Report how many lines in the items below contain the string "True", with capitalization counting. Give only the number.

Entries shown —
....
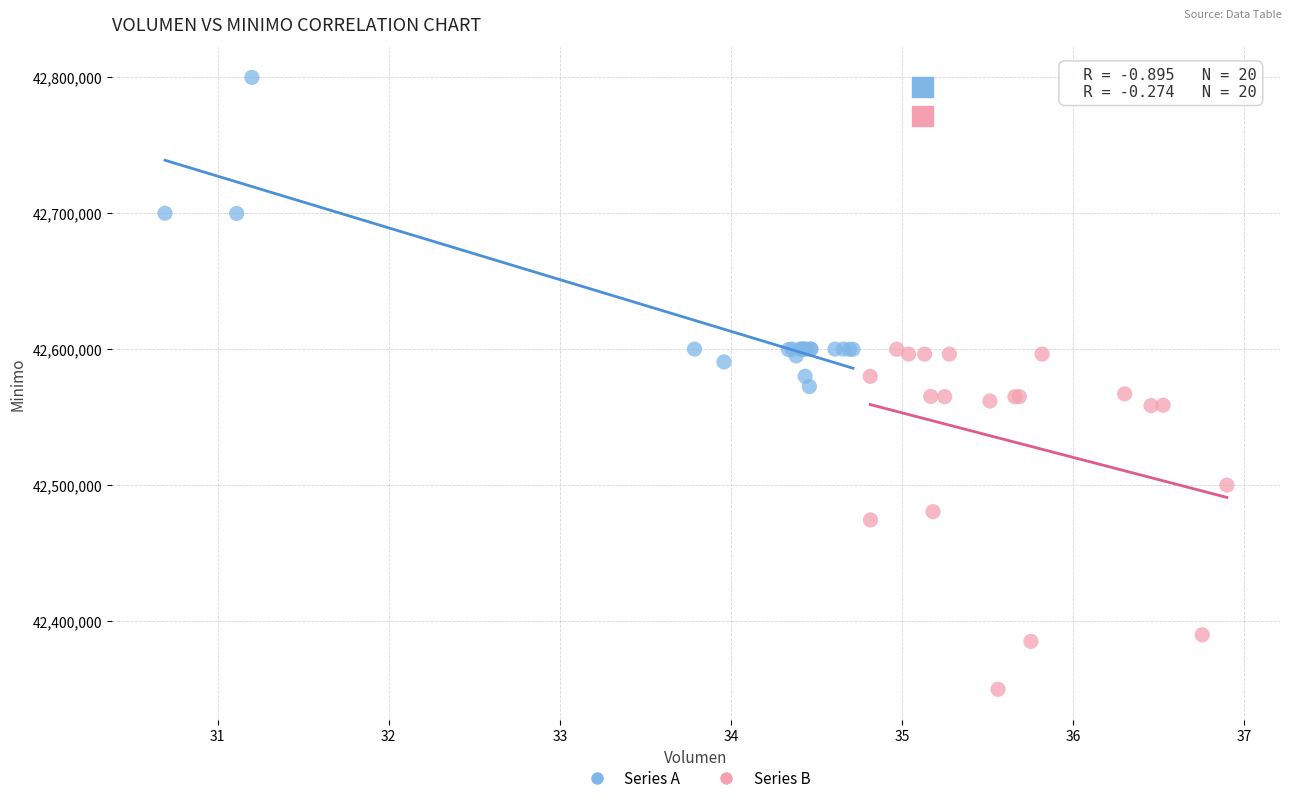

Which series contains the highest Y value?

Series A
....
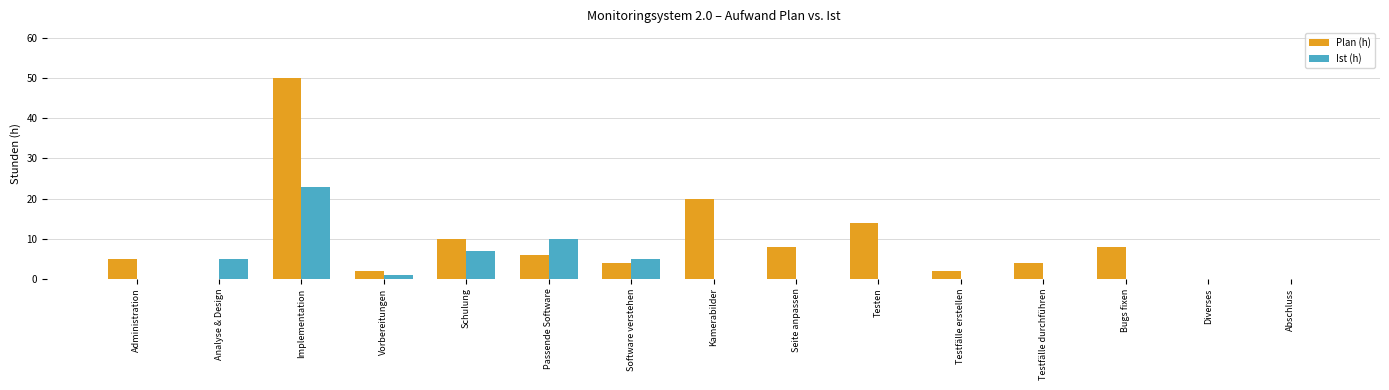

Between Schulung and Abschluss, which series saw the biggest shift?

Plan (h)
....
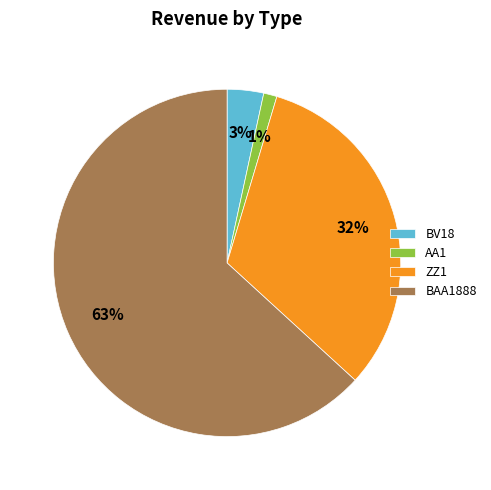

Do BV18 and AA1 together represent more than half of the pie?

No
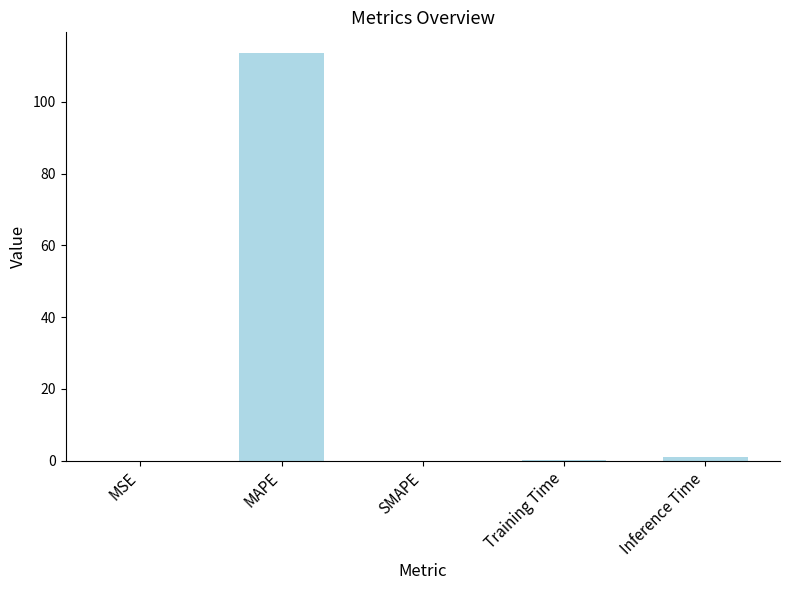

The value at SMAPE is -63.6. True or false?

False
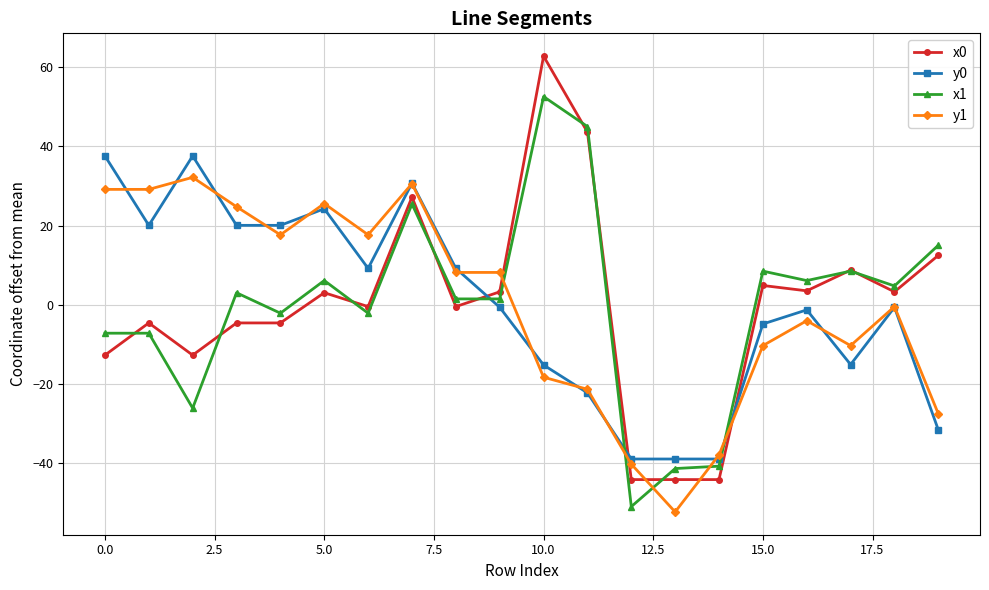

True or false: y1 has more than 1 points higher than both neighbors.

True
....
The completed task —
3